Document images with source code:
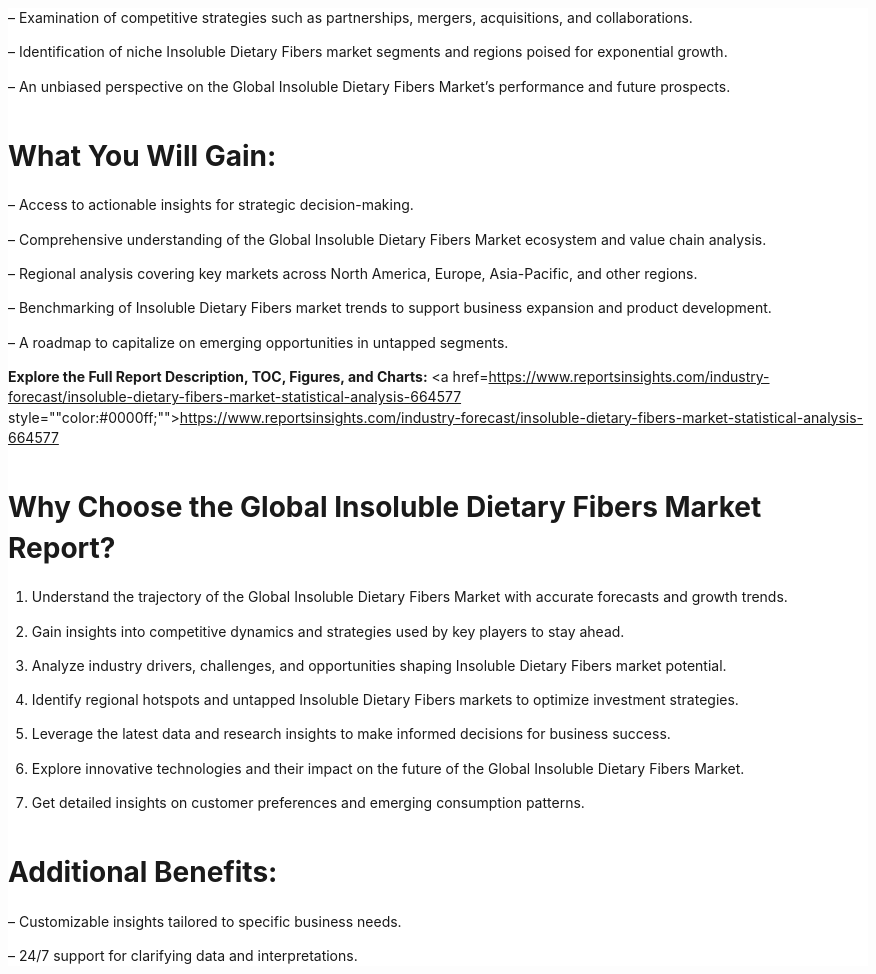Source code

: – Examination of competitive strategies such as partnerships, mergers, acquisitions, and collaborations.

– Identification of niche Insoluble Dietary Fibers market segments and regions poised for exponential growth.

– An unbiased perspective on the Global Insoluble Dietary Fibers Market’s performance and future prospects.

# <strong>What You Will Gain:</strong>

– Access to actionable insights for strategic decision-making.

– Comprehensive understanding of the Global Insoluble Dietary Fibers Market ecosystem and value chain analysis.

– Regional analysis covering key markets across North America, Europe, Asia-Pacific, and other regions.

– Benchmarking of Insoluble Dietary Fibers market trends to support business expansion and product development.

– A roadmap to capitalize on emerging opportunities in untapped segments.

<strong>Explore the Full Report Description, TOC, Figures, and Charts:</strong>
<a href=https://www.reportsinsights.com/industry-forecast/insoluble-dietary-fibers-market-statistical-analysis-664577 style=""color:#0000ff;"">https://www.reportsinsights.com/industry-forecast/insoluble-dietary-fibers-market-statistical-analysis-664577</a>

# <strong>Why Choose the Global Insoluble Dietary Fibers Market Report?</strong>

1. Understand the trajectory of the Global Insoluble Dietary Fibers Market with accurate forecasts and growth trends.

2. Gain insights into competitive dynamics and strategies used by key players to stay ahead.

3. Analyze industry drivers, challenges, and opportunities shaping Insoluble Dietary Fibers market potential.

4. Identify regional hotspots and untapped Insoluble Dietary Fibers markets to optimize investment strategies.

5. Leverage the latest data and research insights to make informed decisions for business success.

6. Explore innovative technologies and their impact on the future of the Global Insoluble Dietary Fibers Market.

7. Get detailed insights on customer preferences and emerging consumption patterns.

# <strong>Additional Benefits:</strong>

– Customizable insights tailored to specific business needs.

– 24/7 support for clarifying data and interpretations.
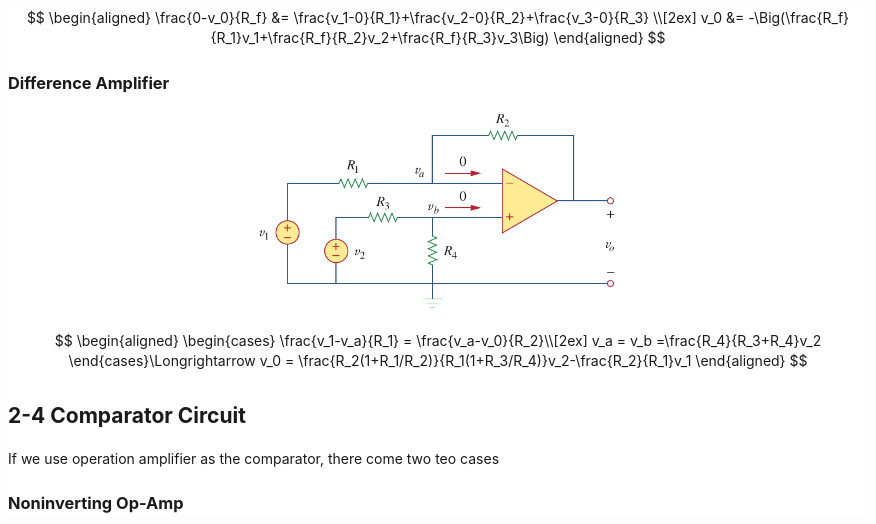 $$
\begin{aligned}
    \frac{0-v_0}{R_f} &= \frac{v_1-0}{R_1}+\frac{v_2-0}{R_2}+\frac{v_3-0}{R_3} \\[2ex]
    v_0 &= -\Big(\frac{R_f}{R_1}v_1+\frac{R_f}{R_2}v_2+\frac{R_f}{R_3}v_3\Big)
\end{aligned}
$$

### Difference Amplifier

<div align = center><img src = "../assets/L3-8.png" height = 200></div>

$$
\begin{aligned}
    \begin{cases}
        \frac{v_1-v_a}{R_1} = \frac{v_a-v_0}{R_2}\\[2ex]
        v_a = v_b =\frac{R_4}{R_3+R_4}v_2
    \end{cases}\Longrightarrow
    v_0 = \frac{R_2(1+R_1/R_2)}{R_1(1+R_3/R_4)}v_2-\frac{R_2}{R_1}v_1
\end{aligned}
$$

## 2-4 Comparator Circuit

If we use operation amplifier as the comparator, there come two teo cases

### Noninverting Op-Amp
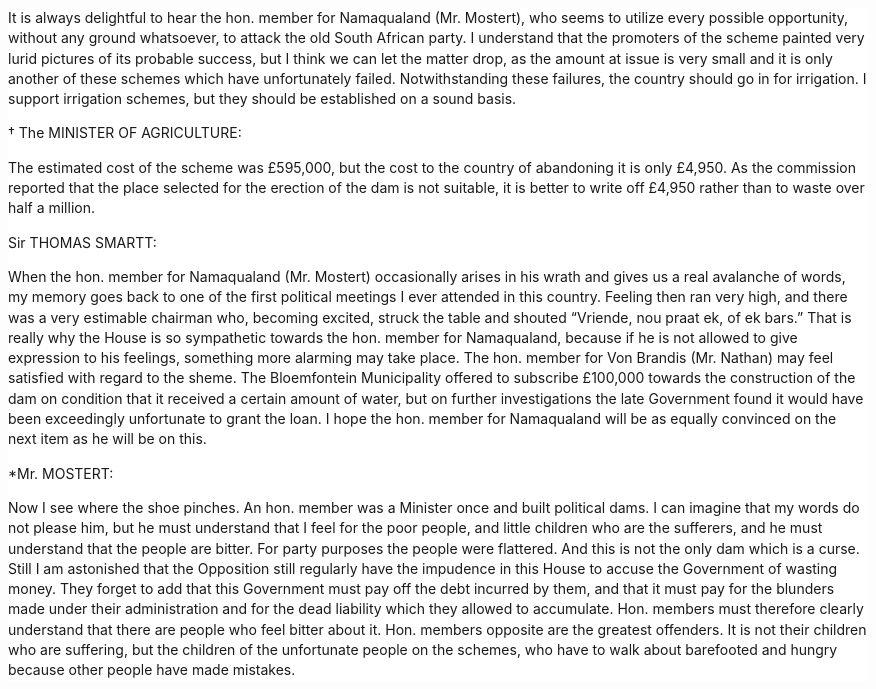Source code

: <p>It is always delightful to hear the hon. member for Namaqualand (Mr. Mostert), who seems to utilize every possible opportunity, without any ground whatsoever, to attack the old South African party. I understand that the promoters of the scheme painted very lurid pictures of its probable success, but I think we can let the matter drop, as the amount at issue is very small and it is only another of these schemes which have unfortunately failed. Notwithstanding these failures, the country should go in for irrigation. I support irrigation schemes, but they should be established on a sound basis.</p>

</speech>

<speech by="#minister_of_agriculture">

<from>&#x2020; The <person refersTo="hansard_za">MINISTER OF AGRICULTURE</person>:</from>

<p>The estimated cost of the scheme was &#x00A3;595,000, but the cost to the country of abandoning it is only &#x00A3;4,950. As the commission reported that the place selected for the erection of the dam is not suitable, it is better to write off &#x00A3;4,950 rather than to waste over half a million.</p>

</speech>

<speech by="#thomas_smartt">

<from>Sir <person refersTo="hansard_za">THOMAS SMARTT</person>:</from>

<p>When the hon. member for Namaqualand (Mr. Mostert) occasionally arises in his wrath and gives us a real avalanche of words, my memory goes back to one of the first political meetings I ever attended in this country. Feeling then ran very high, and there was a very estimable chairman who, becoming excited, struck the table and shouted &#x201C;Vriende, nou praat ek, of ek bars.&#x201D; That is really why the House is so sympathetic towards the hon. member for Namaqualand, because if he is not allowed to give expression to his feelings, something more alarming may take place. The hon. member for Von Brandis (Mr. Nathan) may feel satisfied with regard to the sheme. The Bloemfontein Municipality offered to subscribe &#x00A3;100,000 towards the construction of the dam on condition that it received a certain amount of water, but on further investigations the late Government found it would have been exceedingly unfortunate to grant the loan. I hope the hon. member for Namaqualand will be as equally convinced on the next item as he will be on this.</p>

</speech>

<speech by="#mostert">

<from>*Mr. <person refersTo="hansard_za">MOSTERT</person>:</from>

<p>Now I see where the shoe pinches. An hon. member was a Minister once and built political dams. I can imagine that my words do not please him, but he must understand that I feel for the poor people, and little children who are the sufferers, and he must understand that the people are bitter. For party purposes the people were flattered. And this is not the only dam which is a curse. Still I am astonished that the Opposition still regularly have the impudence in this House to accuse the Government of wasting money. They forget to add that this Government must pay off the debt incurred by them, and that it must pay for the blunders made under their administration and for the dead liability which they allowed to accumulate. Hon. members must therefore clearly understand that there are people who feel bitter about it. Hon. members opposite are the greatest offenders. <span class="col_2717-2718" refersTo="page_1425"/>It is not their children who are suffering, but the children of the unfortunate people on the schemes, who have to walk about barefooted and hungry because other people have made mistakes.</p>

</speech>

TASK DIRECTIONS
Print the lines above from the one with "and product development." through the one with "<strong>Explore the Full", both included, exactly as written and nothing more.

REPLY TO THE TASK
– Benchmarking of Insoluble Dietary Fibers market trends to support business expansion and product development.

– A roadmap to capitalize on emerging opportunities in untapped segments.

<strong>Explore the Full Report Description, TOC, Figures, and Charts:</strong>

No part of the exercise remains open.